Studios, cable closer to home movie deals - sources
LOS ANGELES/NEW YORK
LOS ANGELES/NEW YORK (Reuters) - Hollywood studios are getting closer to a deal to make new movies available to cable and satellite TV operators like Time Warner Cable and DirecTV as early as 30 to 60 days after their theatrical debuts, for a premium price.
Under terms discussed so far, cable or satellite customers choosing to watch first-run movies at home would have to pay around $24.99 for a movie 60 days after its theatrical release, and up to $50 for a 30-day window. Those terms are not yet finalized but studios have held talks in recent months with pay-TV operators including DirecTV and Time Warner Cable, according to sources with knowledge of the talks.
Two sources told Reuters at least one studio is pondering a trial run as early as this fall with a yet-to-be-decided film, to gauge audience reception for the novel concept.
Talks about a so-called "premium video on demand" window have been on and off for years but have really heated up in past months as studios seek to maximize profits by reworking movie release windows, adapting to changing consumer behavior.
People familiar with the talks say a deal could be struck as soon as the fourth quarter, but could take longer due to the complex nature of the negotiations between operators and Hollywood studios.
One pay-TV company executive said the talks have been difficult to manage because studios do not want to violate antitrust regulations by working closely together, while also keen to avoid upsetting their long-term theater partners.
"One or two studios this fall will take a film and make it a premium home event a few weeks after its release," said one source with knowledge of the discussions.
Both cable companies declined to comment. General Electric Co's Universal, Time Warner Inc's Warner, Sony Corp, and News Corp's Fox declined comment.
"We're going to become aggressive in experimenting with new windows, including that one," Walt Disney Co chief executive Bob Iger said on Tuesday when asked on a conference call if Disney would participate in an early video-on-demand opportunity.
"It's too soon to make specific comments or predictions about that, but I think it presents an interesting opportunity. There are people who we believe would like to see movies sooner than later and would pay a premium price to do that."
Hollywood is testing the waters on a spate of initiatives designed to tap changing viewer habits. In the latest example of the shifting film distribution landscape, Netflix on Tuesday struck a deal to stream new films from three studios that own the Epix pay TV channel about 90 days after their premium pay TV debuts, which generally come about four months after their theatrical release.
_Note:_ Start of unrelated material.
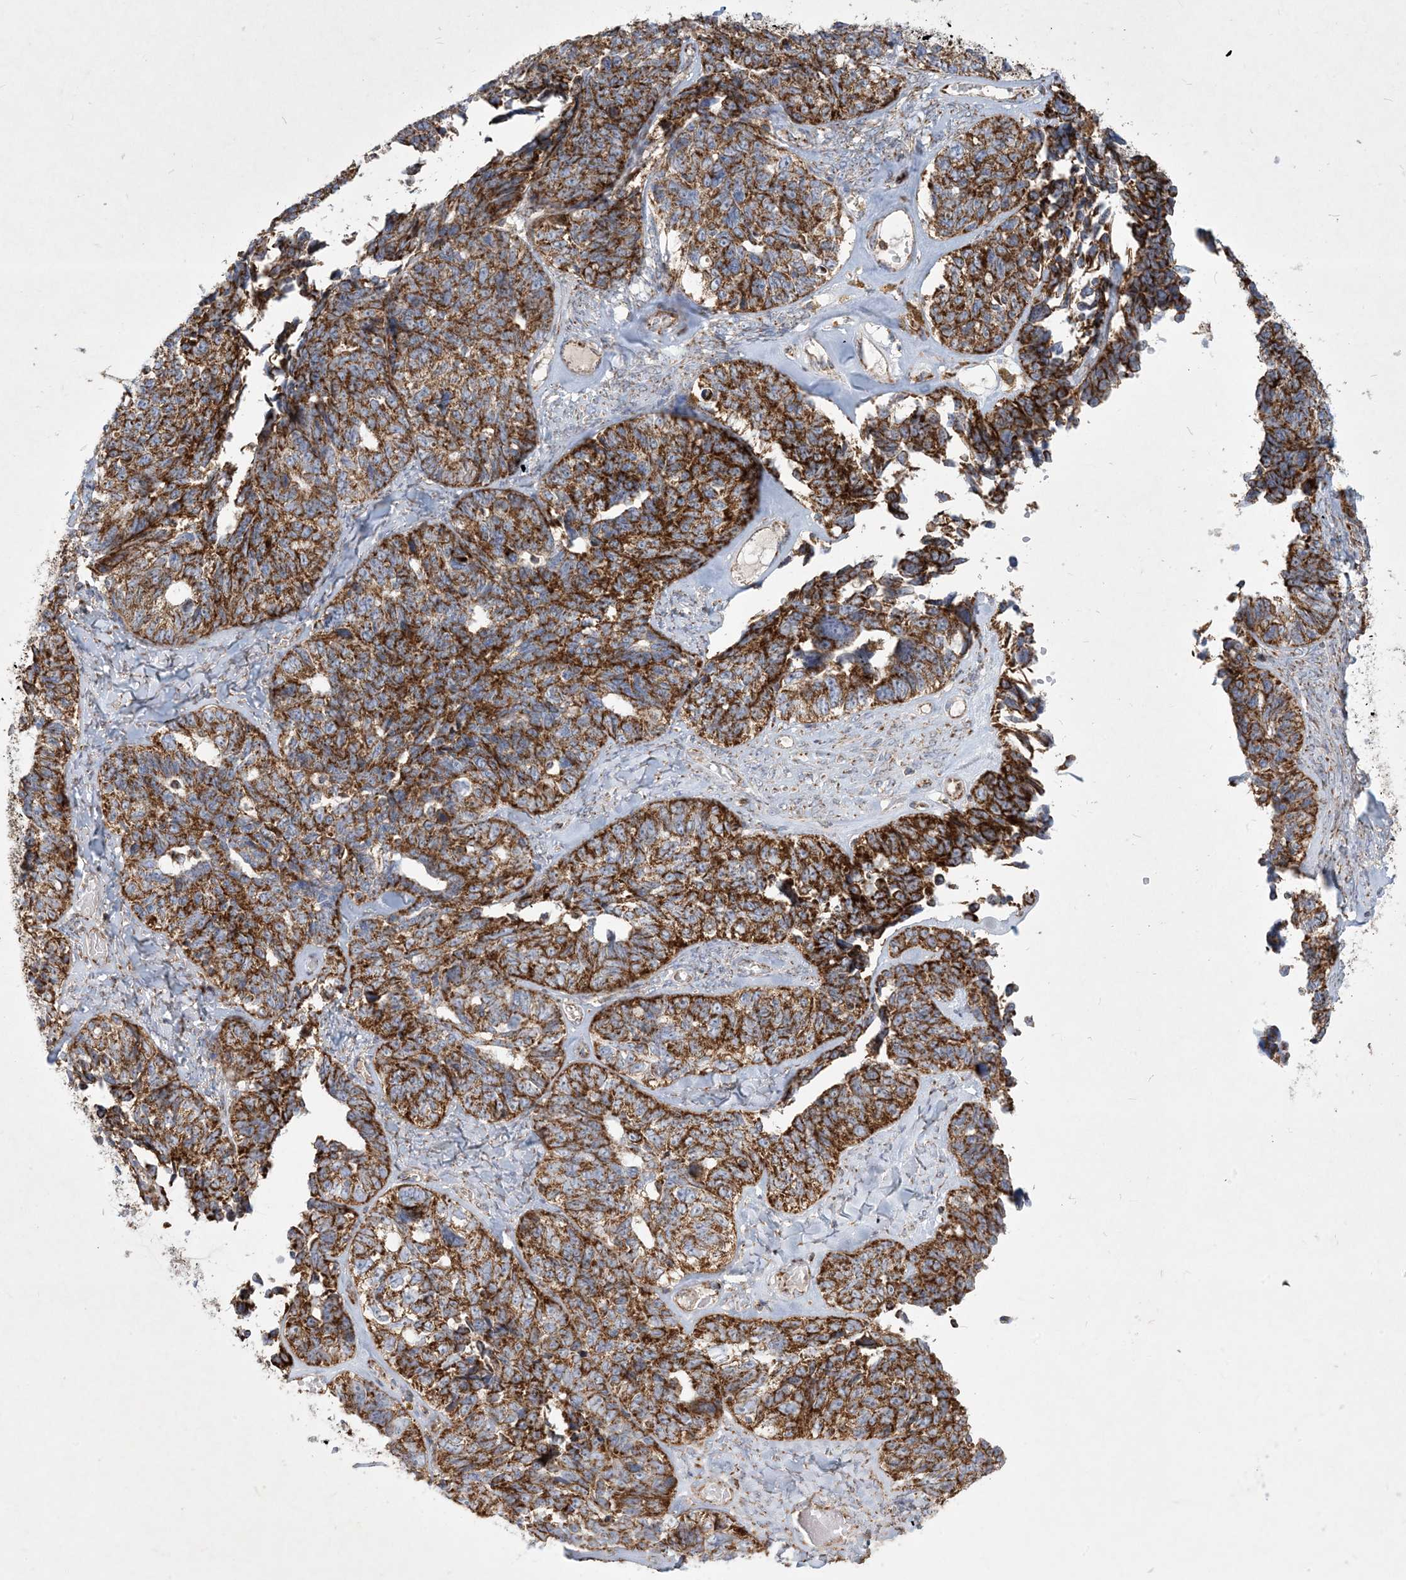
{"staining": {"intensity": "strong", "quantity": ">75%", "location": "cytoplasmic/membranous"}, "tissue": "ovarian cancer", "cell_type": "Tumor cells", "image_type": "cancer", "snomed": [{"axis": "morphology", "description": "Cystadenocarcinoma, serous, NOS"}, {"axis": "topography", "description": "Ovary"}], "caption": "Immunohistochemistry of ovarian cancer exhibits high levels of strong cytoplasmic/membranous staining in approximately >75% of tumor cells.", "gene": "BEND4", "patient": {"sex": "female", "age": 79}}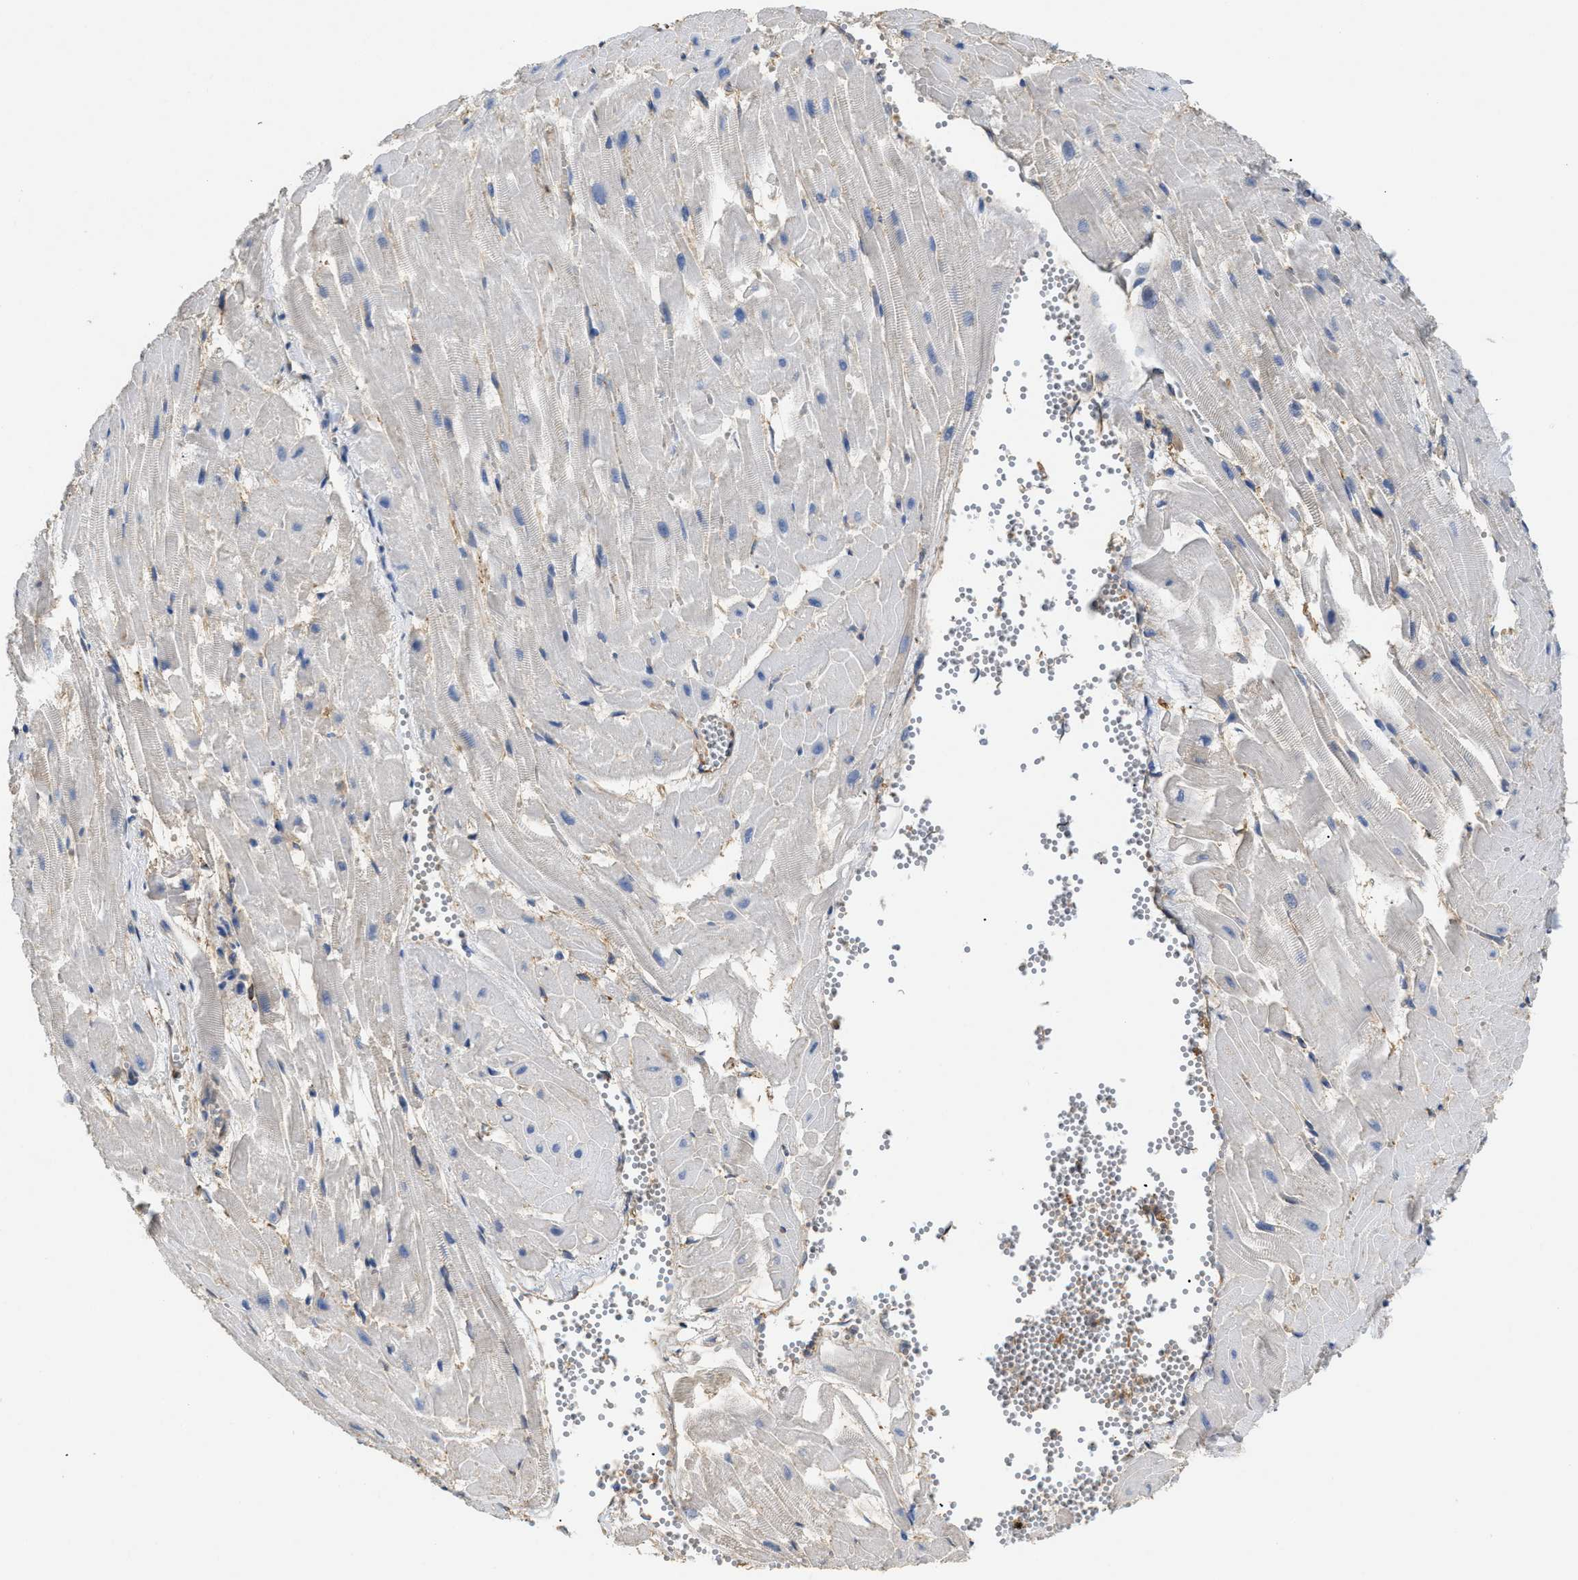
{"staining": {"intensity": "negative", "quantity": "none", "location": "none"}, "tissue": "heart muscle", "cell_type": "Cardiomyocytes", "image_type": "normal", "snomed": [{"axis": "morphology", "description": "Normal tissue, NOS"}, {"axis": "topography", "description": "Heart"}], "caption": "IHC of normal human heart muscle shows no staining in cardiomyocytes. Brightfield microscopy of IHC stained with DAB (3,3'-diaminobenzidine) (brown) and hematoxylin (blue), captured at high magnification.", "gene": "ANXA4", "patient": {"sex": "female", "age": 19}}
But the premium video-on-demand window now being discussed among Hollywood and cable and satellite operators involves showing a film while it is still in theaters.
Such a move is likely to be controversial. It would disrupt the traditional release system that is the bread and butter for theater owners. The first source with knowledge of the talks said studios are concerned about alienating theaters and are considering how exhibitors would be compensated.
The exhibition industry is gearing for battle. In June, the National Association of Theater Owners took out full-page ads in trades Variety and The Hollywood Reporter, to make clear its position on the prospect of a premium video-on-demand window.
The ads said that whatever changes the studios sought to make to release-window models, it was absolutely essential that theater owners be fully involved.
Still, maintaining windows is increasingly challenging as viewers find more and more ways to watch movies whenever they want via devices and the Internet, and as DVD sales sharply decline.
"Studios in the next 18 to 24 months are experimenting with lots of things. It's like a chess game and each move requires them balancing out different business strategies," the first source said.
A second source said studios were hesitating, hoping to see someone else take the plunge before joining any deal themselves, leery of upsetting exhibitors.
A third source familiar with the talks said Time Warner Cable and other cable companies apparently balked at a 20 percent revenue split offered by the studios in any deal.
While exhibitors say an early home-viewing option would erode ticket sales, exhibitors like No. 1 theater owner Regal Entertainment Group acknowledged changes are afoot.
"We do proactively meet with the major studios to try to figure out how we can work together as partners, because we do recognize that we're in an environment where their business model is changing," Regal CEO Amy Miles said on a recent conference call when asked about a premium video-on-demand window.
But preserving box office receipts remained critical. "In our most recent meetings with the major studios, it was clear that each one of those individual studios remain committed and understand the importance of a healthy theatrical window," she said.